◆ The input ◆
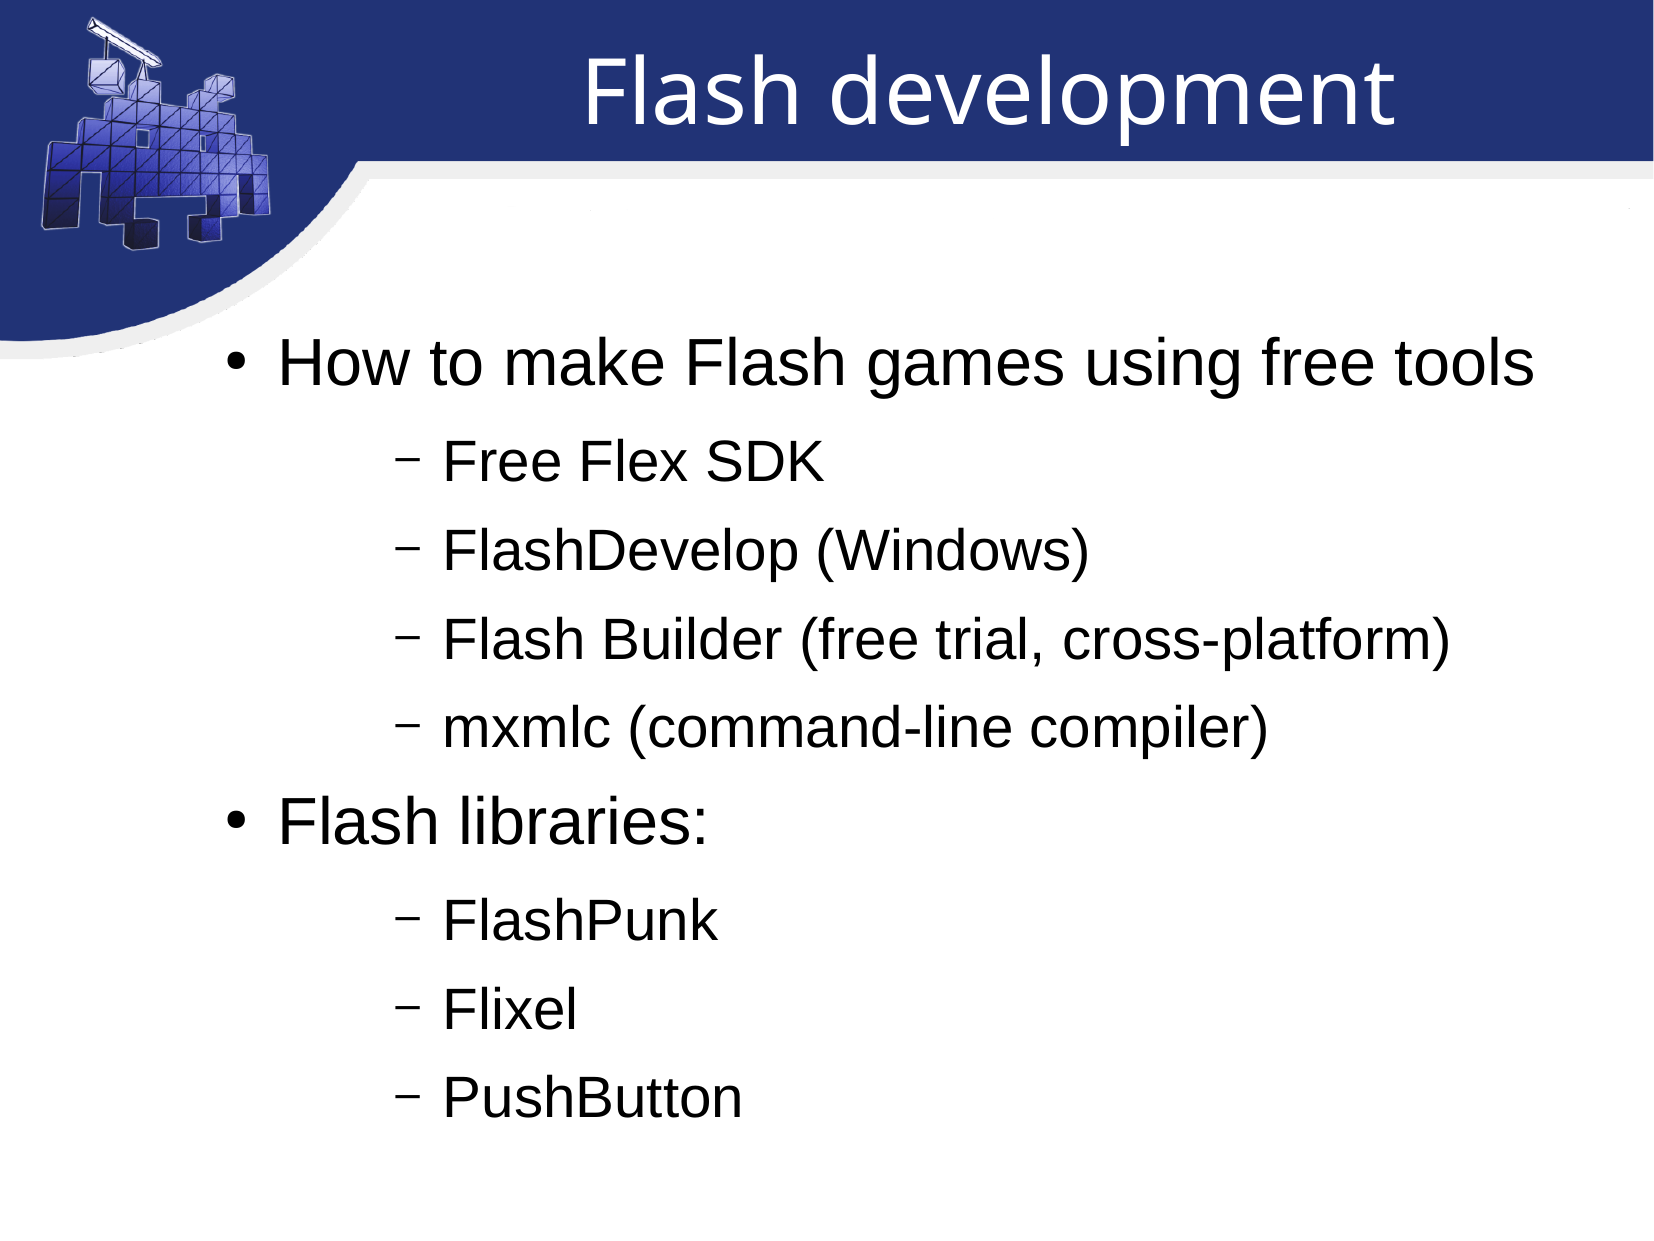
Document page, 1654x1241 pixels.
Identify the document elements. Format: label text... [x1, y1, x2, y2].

picture [0, 0, 1654, 443]
title Flash development [354, 35, 1625, 142]
list How to make Flash games using free tools Free Flex SDK FlashDevelop (Windows) Flash Builder (free trial, cross-platform) mxmlc (command-line compiler) Flash libraries: FlashPunk Flixel PushButton [206, 324, 1595, 1131]
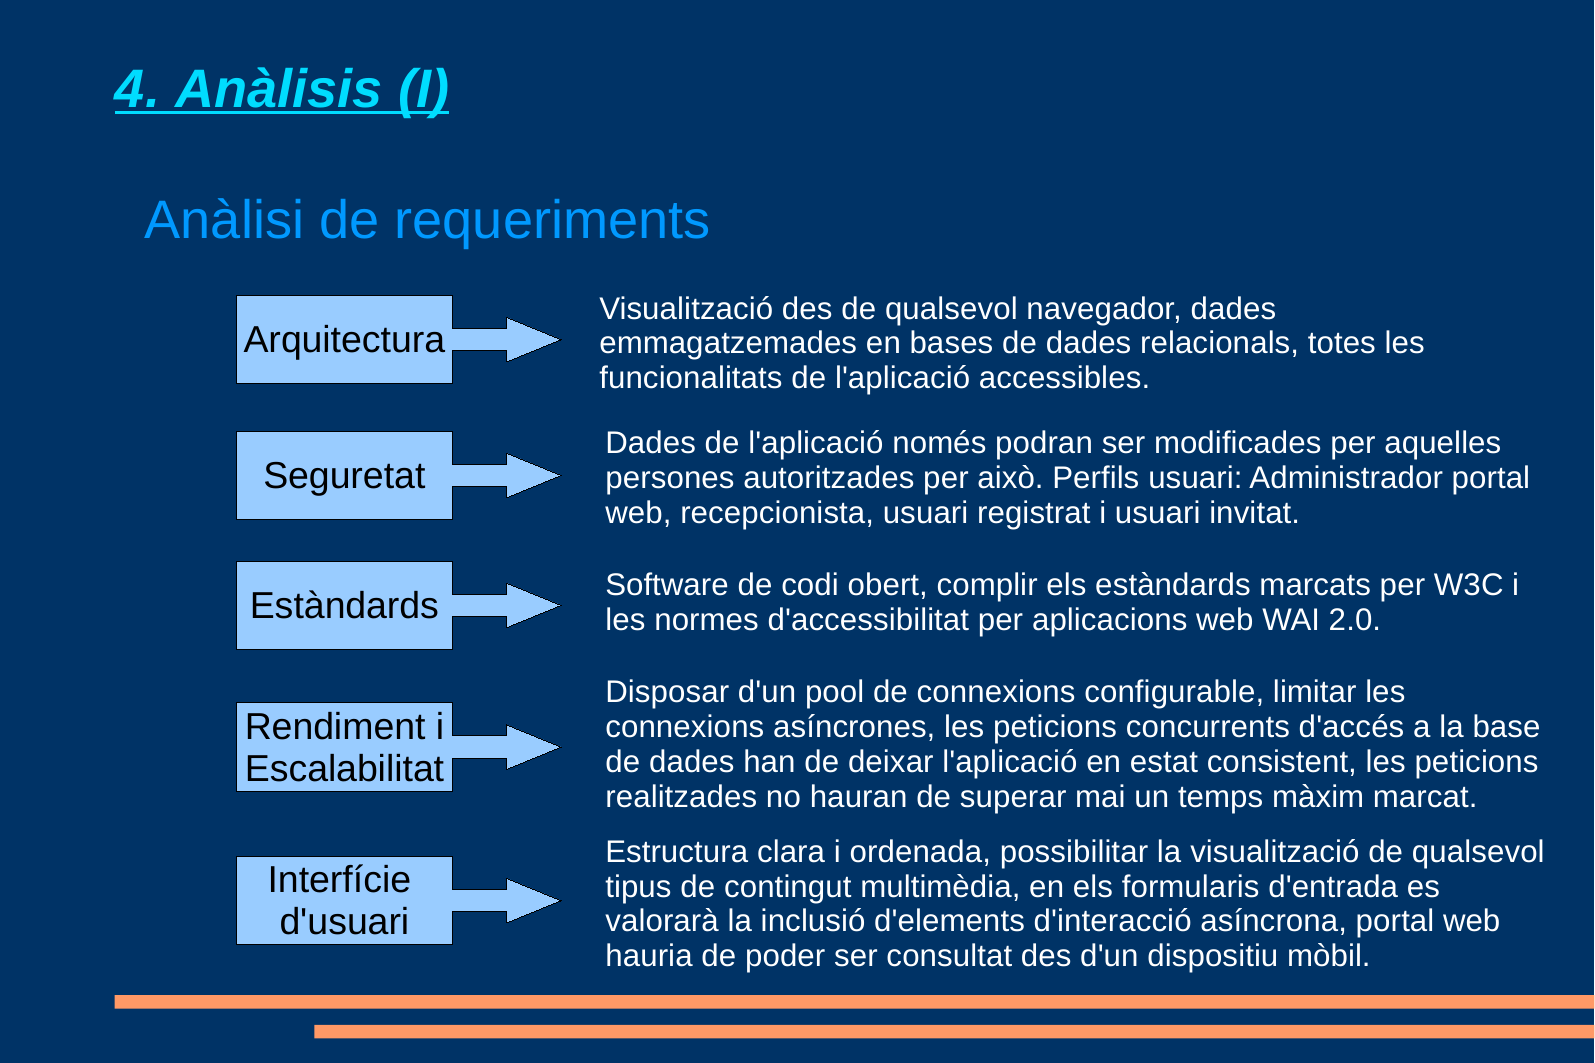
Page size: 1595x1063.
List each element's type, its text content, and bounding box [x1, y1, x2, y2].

text_box Estructura clara i ordenada, possibilitar la visualització de qualsevol tipus de contingut multimèdia, en els formularis d'entrada es valorarà la inclusió d'elements d'interacció asíncrona, portal web hauria de poder ser consultat des d'un dispositiu mòbil. [590, 826, 1565, 981]
text_box Disposar d'un pool de connexions configurable, limitar les connexions asíncrones, les peticions concurrents d'accés a la base de dades han de deixar l'aplicació en estat consistent, les peticions realitzades no hauran de superar mai un temps màxim marcat. [590, 667, 1565, 822]
text_box Rendiment i Escalabilitat [236, 702, 562, 792]
text_box Seguretat [236, 431, 562, 520]
text_box Visualització des de qualsevol navegador, dades emmagatzemades en bases de dades relacionals, totes les funcionalitats de l'aplicació accessibles. [584, 283, 1560, 403]
title Anàlisi de requeriments [144, 131, 1507, 309]
text_box Dades de l'aplicació només podran ser modificades per aquelles persones autoritzades per això. Perfils usuari: Administrador portal web, recepcionista, usuari registrat i usuari invitat. [590, 418, 1565, 538]
text_box Software de codi obert, complir els estàndards marcats per W3C i les normes d'accessibilitat per aplicacions web WAI 2.0. [590, 560, 1565, 667]
text_box Interfície d'usuari [236, 856, 562, 945]
text_box Arquitectura [236, 295, 562, 384]
title 4. Anàlisis (I) [115, 0, 1477, 178]
text_box Estàndards [236, 561, 562, 650]
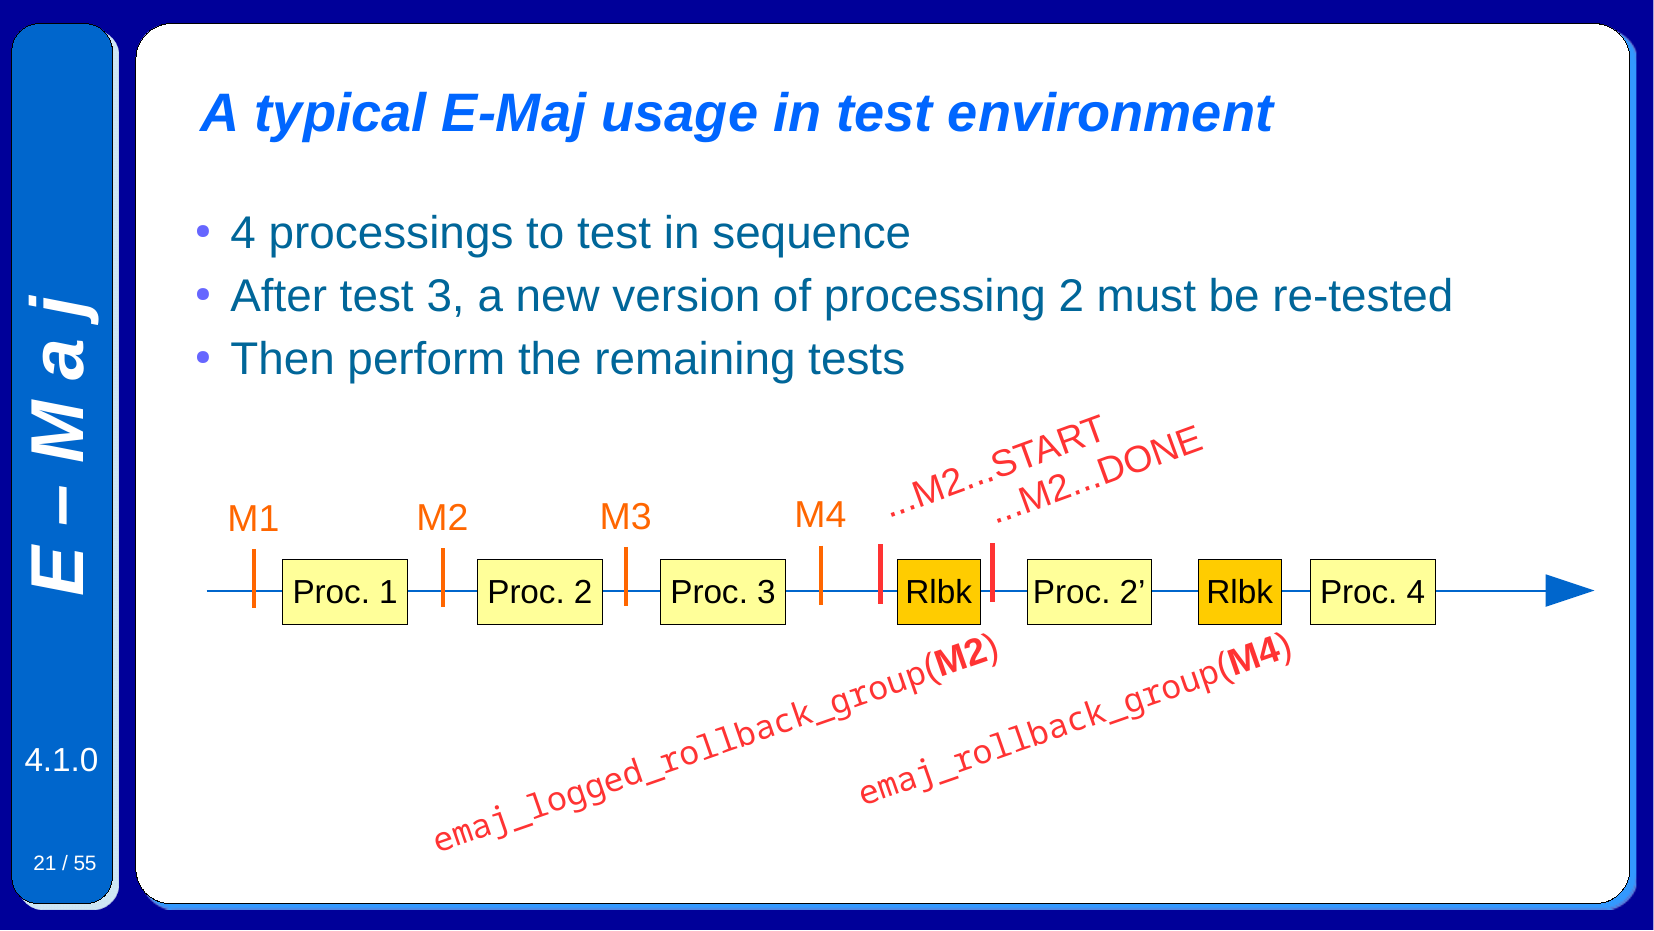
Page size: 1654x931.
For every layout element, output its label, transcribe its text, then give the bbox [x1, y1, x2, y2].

text_box M3 [584, 487, 667, 545]
text_box ...M2...DONE [967, 404, 1225, 545]
text_box Proc. 2’ [1027, 559, 1152, 625]
list 4 processings to test in sequence After test 3, a new version of processing 2 must be re-tested Then perform the remaining tests [177, 206, 1587, 385]
text_box Rlbk [1198, 559, 1282, 625]
text_box emaj_logged_rollback_group(M2) [409, 610, 1025, 884]
text_box Rlbk [897, 559, 981, 625]
title A typical E-Maj usage in test environment [200, 34, 1575, 191]
text_box M4 [779, 486, 862, 544]
text_box Proc. 1 [282, 559, 408, 625]
text_box Proc. 4 [1310, 559, 1436, 625]
text_box Proc. 2 [477, 559, 603, 625]
text_box emaj_rollback_group(M4) [834, 609, 1318, 837]
text_box ...M2...START [860, 394, 1123, 539]
text_box M2 [401, 488, 484, 546]
text_box Proc. 3 [660, 559, 786, 625]
text_box M1 [212, 490, 295, 547]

◆ Prompt ◆
Replace "Page size" with "Canvas size" throughout the listing above and give the lines again with nothing else changed. Leave the pictures out of your answer.

◆ Expected answer ◆
Document page, 1654x1241 pixels.
Identify the document elements. Format: label text... [x1, y1, x2, y2].

picture [0, 0, 1654, 443]
title Flash development [354, 35, 1625, 142]
list How to make Flash games using free tools Free Flex SDK FlashDevelop (Windows) Flash Builder (free trial, cross-platform) mxmlc (command-line compiler) Flash libraries: FlashPunk Flixel PushButton [206, 324, 1595, 1131]
Canvas size: 1595x1063.
List each element's type, its text content, and bounding box [x1, y1, x2, y2].

text_box Estructura clara i ordenada, possibilitar la visualització de qualsevol tipus de contingut multimèdia, en els formularis d'entrada es valorarà la inclusió d'elements d'interacció asíncrona, portal web hauria de poder ser consultat des d'un dispositiu mòbil. [590, 826, 1565, 981]
text_box Disposar d'un pool de connexions configurable, limitar les connexions asíncrones, les peticions concurrents d'accés a la base de dades han de deixar l'aplicació en estat consistent, les peticions realitzades no hauran de superar mai un temps màxim marcat. [590, 667, 1565, 822]
text_box Rendiment i Escalabilitat [236, 702, 562, 792]
text_box Seguretat [236, 431, 562, 520]
text_box Visualització des de qualsevol navegador, dades emmagatzemades en bases de dades relacionals, totes les funcionalitats de l'aplicació accessibles. [584, 283, 1560, 403]
title Anàlisi de requeriments [144, 131, 1507, 309]
text_box Dades de l'aplicació només podran ser modificades per aquelles persones autoritzades per això. Perfils usuari: Administrador portal web, recepcionista, usuari registrat i usuari invitat. [590, 418, 1565, 538]
text_box Software de codi obert, complir els estàndards marcats per W3C i les normes d'accessibilitat per aplicacions web WAI 2.0. [590, 560, 1565, 667]
text_box Interfície d'usuari [236, 856, 562, 945]
text_box Arquitectura [236, 295, 562, 384]
title 4. Anàlisis (I) [115, 0, 1477, 178]
text_box Estàndards [236, 561, 562, 650]
Canvas size: 1654x931.
For every layout element, output its label, transcribe its text, then give the bbox [x1, y1, x2, y2].

text_box M3 [584, 487, 667, 545]
text_box ...M2...DONE [967, 404, 1225, 545]
text_box Proc. 2’ [1027, 559, 1152, 625]
list 4 processings to test in sequence After test 3, a new version of processing 2 must be re-tested Then perform the remaining tests [177, 206, 1587, 385]
text_box Rlbk [1198, 559, 1282, 625]
text_box emaj_logged_rollback_group(M2) [409, 610, 1025, 884]
text_box Rlbk [897, 559, 981, 625]
title A typical E-Maj usage in test environment [200, 34, 1575, 191]
text_box M4 [779, 486, 862, 544]
text_box Proc. 1 [282, 559, 408, 625]
text_box Proc. 4 [1310, 559, 1436, 625]
text_box Proc. 2 [477, 559, 603, 625]
text_box emaj_rollback_group(M4) [834, 609, 1318, 837]
text_box ...M2...START [860, 394, 1123, 539]
text_box M2 [401, 488, 484, 546]
text_box Proc. 3 [660, 559, 786, 625]
text_box M1 [212, 490, 295, 547]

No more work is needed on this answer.